### TEXTO DE ESTUDO
────────────────────

Tancos: investigação contraria Costa. Há suspeita de terrorismo e crime organizado
O Ministério Público (MP) está a investigar suspeitas de criminalidade organizada e terrorismo no caso do furto aos paióis, mas o primeiro-ministro disse que "esse cenário não se coloca", alegando informações das "autoridades nacionais".
"Esse cenário felizmente não se coloca porque logo no dia a seguir à constatação do furto, as autoridades nacionais e, em particular, a secretária-geral do Sistema de Segurança Interna, reuniram a Unidade de Coordenação Antiterrorista que identificou que o furto nada tinha que ver com qualquer ligação a criminalidade organizada, muito menos a atividade de terrorismo", afirmou o primeiro-ministro na sessão pública sobre os três anos do governo.

────────────────────

### ENUNCIADO DA TAREFA
Transcreva, sem alterações, o trecho do texto de estudo que vai de "Tancos: investigação contraria" até "anos do governo.". Os dados apresentados adiante não têm qualquer relação com o texto de estudo.

[Fontes de documentos em texto simples]
────────────────────

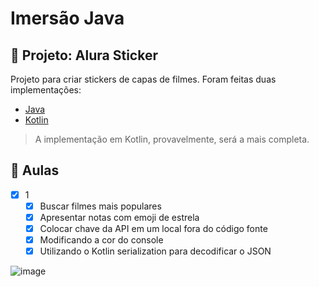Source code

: # Imersão Java

## 📐 Projeto: Alura Sticker

Projeto para criar stickers de capas de filmes. Foram feitas duas implementações:

- [Java](https://github.com/alexfelipe/imersao-java/tree/java)
- [Kotlin](https://github.com/alexfelipe/imersao-java/tree/kotlin)

> A implementação em Kotlin, provavelmente, será a mais completa.

## 📝 Aulas

- [x] 1
  - [x] Buscar filmes mais populares
  - [x] Apresentar notas com emoji de estrela
  - [x] Colocar chave da API em um local fora do código fonte
  - [x] Modificando a cor do console
  - [x] Utilizando o Kotlin serialization para decodificar o JSON

![image](https://user-images.githubusercontent.com/8989346/179648611-ade05e4b-14e7-4f0d-a681-fb40a3914b58.png)
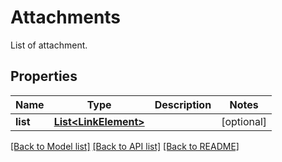 
# Attachments
List of attachment.

## Properties
Name | Type | Description | Notes
------------ | ------------- | ------------- | -------------
**list** | [**List&lt;LinkElement&gt;**](LinkElement.md) |  |  [optional]


[[Back to Model list]](../../README.md#documentation-for-models) [[Back to API list]](../../README.md#documentation-for-api-endpoints) [[Back to README]](../../README.md)


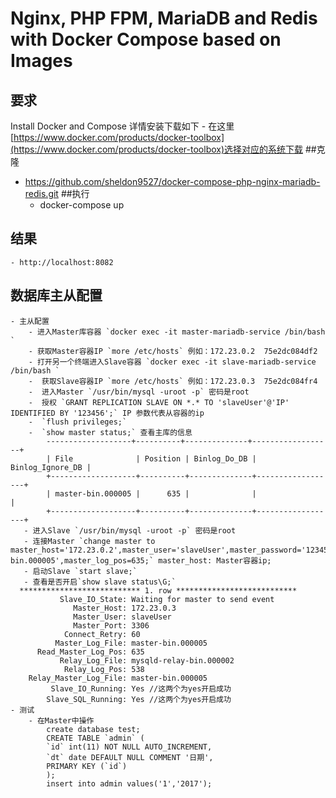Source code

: # Nginx, PHP FPM, MariaDB and Redis with Docker Compose based on Images


## 要求
Install Docker and Compose 详情安装下载如下
	- 在这里[https://www.docker.com/products/docker-toolbox](https://www.docker.com/products/docker-toolbox)选择对应的系统下载
##克隆

- https://github.com/sheldon9527/docker-compose-php-nginx-mariadb-redis.git
##执行
	- docker-compose up
## 结果
	- http://localhost:8082
## 数据库主从配置
	- 主从配置
		- 进入Master库容器 `docker exec -it master-mariadb-service /bin/bash `
		- 获取Master容器IP `more /etc/hosts` 例如：172.23.0.2	75e2dc084df2
		- 打开另一个终端进入Slave容器 `docker exec -it slave-mariadb-service /bin/bash `
		-  获取Slave容器IP `more /etc/hosts` 例如：172.23.0.3	75e2dc084fr4
		-  进入Master `/usr/bin/mysql -uroot -p` 密码是root
		-  授权 `GRANT REPLICATION SLAVE ON *.* TO 'slaveUser'@'IP' IDENTIFIED BY '123456';` IP 参数代表从容器的ip
		-  `flush privileges;`
		-  `show master status;` 查看主库的信息
			-------------------+----------+--------------+------------------+
			| File              | Position | Binlog_Do_DB | Binlog_Ignore_DB |
			+-------------------+----------+--------------+------------------+
			| master-bin.000005 |      635 |              |                  |
			+-------------------+----------+--------------+------------------+
	   - 进入Slave `/usr/bin/mysql -uroot -p` 密码是root
	   - 连接Master `change master to master_host='172.23.0.2',master_user='slaveUser',master_password='123456',master_log_file='master-bin.000005',master_log_pos=635;` master_host: Master容器ip;
	   - 启动Slave `start slave;`
	   - 查看是否开启`show slave status\G;`
	  *************************** 1. row ***************************
               Slave_IO_State: Waiting for master to send event
                  Master_Host: 172.23.0.3
                  Master_User: slaveUser
                  Master_Port: 3306
                Connect_Retry: 60
              Master_Log_File: master-bin.000005
          Read_Master_Log_Pos: 635
               Relay_Log_File: mysqld-relay-bin.000002
                Relay_Log_Pos: 538
        Relay_Master_Log_File: master-bin.000005
             Slave_IO_Running: Yes //这两个为yes开启成功
            Slave_SQL_Running: Yes //这两个为yes开启成功
	- 测试
		- 在Master中操作
			create database test;
			CREATE TABLE `admin` (
			`id` int(11) NOT NULL AUTO_INCREMENT,
			`dt` date DEFAULT NULL COMMENT '日期',
			PRIMARY KEY (`id`)
			);
			insert into admin values('1','2017');
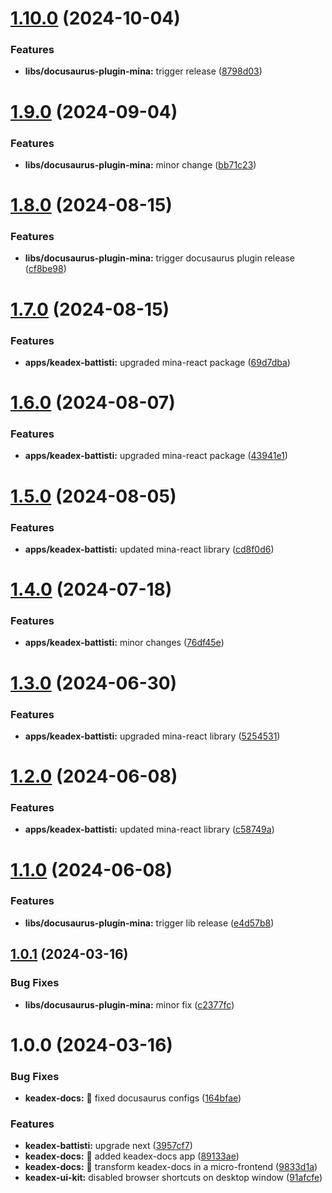 # [1.10.0](https://github.com/keadex/keadex/compare/docusaurus-plugin-mina@1.9.0...docusaurus-plugin-mina@1.10.0) (2024-10-04)


### Features

* **libs/docusaurus-plugin-mina:** trigger release ([8798d03](https://github.com/keadex/keadex/commit/8798d030a0a1e9a52b56cc7607c19c6726f11625))

# [1.9.0](https://github.com/keadex/keadex/compare/docusaurus-plugin-mina@1.8.0...docusaurus-plugin-mina@1.9.0) (2024-09-04)


### Features

* **libs/docusaurus-plugin-mina:** minor change ([bb71c23](https://github.com/keadex/keadex/commit/bb71c238797ac1251f4c44c23167d65b4c53a8c1))

# [1.8.0](https://github.com/keadex/keadex/compare/docusaurus-plugin-mina@1.7.0...docusaurus-plugin-mina@1.8.0) (2024-08-15)


### Features

* **libs/docusaurus-plugin-mina:** trigger docusaurus plugin release ([cf8be98](https://github.com/keadex/keadex/commit/cf8be988b783eee43b8b1ddcc3860cee77508cfd))

# [1.7.0](https://github.com/keadex/keadex/compare/docusaurus-plugin-mina@1.6.0...docusaurus-plugin-mina@1.7.0) (2024-08-15)


### Features

* **apps/keadex-battisti:** upgraded mina-react package ([69d7dba](https://github.com/keadex/keadex/commit/69d7dba3ca2ca08e76bba324739b444c85b0167e))

# [1.6.0](https://github.com/keadex/keadex/compare/docusaurus-plugin-mina@1.5.0...docusaurus-plugin-mina@1.6.0) (2024-08-07)


### Features

* **apps/keadex-battisti:** upgraded mina-react package ([43941e1](https://github.com/keadex/keadex/commit/43941e1fdbf80cd7461f577ee5cc41bc55495250))

# [1.5.0](https://github.com/keadex/keadex/compare/docusaurus-plugin-mina@1.4.0...docusaurus-plugin-mina@1.5.0) (2024-08-05)


### Features

* **apps/keadex-battisti:** updated mina-react library ([cd8f0d6](https://github.com/keadex/keadex/commit/cd8f0d61ef1dd5e2220d6575faf1fb5ad71f8687))

# [1.4.0](https://github.com/keadex/keadex/compare/docusaurus-plugin-mina@1.3.0...docusaurus-plugin-mina@1.4.0) (2024-07-18)


### Features

* **apps/keadex-battisti:** minor changes ([76df45e](https://github.com/keadex/keadex/commit/76df45ed2cae2d1f77359f2d337da6b6ca3af89c))

# [1.3.0](https://github.com/keadex/keadex/compare/docusaurus-plugin-mina@1.2.0...docusaurus-plugin-mina@1.3.0) (2024-06-30)


### Features

* **apps/keadex-battisti:** upgraded mina-react library ([5254531](https://github.com/keadex/keadex/commit/5254531175315b07e50840f09bd4565d1ab849b9))

# [1.2.0](https://github.com/keadex/keadex/compare/docusaurus-plugin-mina@1.1.0...docusaurus-plugin-mina@1.2.0) (2024-06-08)


### Features

* **apps/keadex-battisti:** updated mina-react library ([c58749a](https://github.com/keadex/keadex/commit/c58749af519b6fd747427b5c820b7e2cb81c062f))

# [1.1.0](https://github.com/keadex/keadex/compare/docusaurus-plugin-mina@1.0.1...docusaurus-plugin-mina@1.1.0) (2024-06-08)


### Features

* **libs/docusaurus-plugin-mina:** trigger lib release ([e4d57b8](https://github.com/keadex/keadex/commit/e4d57b8b48c58a6d4e4c64143513323a629a6dbe))

## [1.0.1](https://github.com/keadex/keadex/compare/docusaurus-plugin-mina@1.0.0...docusaurus-plugin-mina@1.0.1) (2024-03-16)


### Bug Fixes

* **libs/docusaurus-plugin-mina:** minor fix ([c2377fc](https://github.com/keadex/keadex/commit/c2377fc24bd8d0babbc6b73f436f15e0ed5da15f))

# 1.0.0 (2024-03-16)


### Bug Fixes

* **keadex-docs:** 🐛 fixed docusaurus configs ([164bfae](https://github.com/keadex/keadex/commit/164bfae3dc4e97551c7487778a94b3e58a0822a6))


### Features

* **keadex-battisti:** upgrade next ([3957cf7](https://github.com/keadex/keadex/commit/3957cf789cb681f9b3105ef8d9073d178c51f5d7))
* **keadex-docs:** 🎸 added keadex-docs app ([89133ae](https://github.com/keadex/keadex/commit/89133ae4be67339784f1fb8e881d597c7792b81a))
* **keadex-docs:** 🎸 transform keadex-docs in a micro-frontend ([9833d1a](https://github.com/keadex/keadex/commit/9833d1ac6f24734d6dcbd45bce282d071a98720e))
* **keadex-ui-kit:** disabled browser shortcuts on desktop window ([91afcfe](https://github.com/keadex/keadex/commit/91afcfebb815319d033afd629721b24c63115386))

────────────────────

### A SUA RESPOSTA
Tancos: investigação contraria Costa. Há suspeita de terrorismo e crime organizado
O Ministério Público (MP) está a investigar suspeitas de criminalidade organizada e terrorismo no caso do furto aos paióis, mas o primeiro-ministro disse que "esse cenário não se coloca", alegando informações das "autoridades nacionais".
"Esse cenário felizmente não se coloca porque logo no dia a seguir à constatação do furto, as autoridades nacionais e, em particular, a secretária-geral do Sistema de Segurança Interna, reuniram a Unidade de Coordenação Antiterrorista que identificou que o furto nada tinha que ver com qualquer ligação a criminalidade organizada, muito menos a atividade de terrorismo", afirmou o primeiro-ministro na sessão pública sobre os três anos do governo.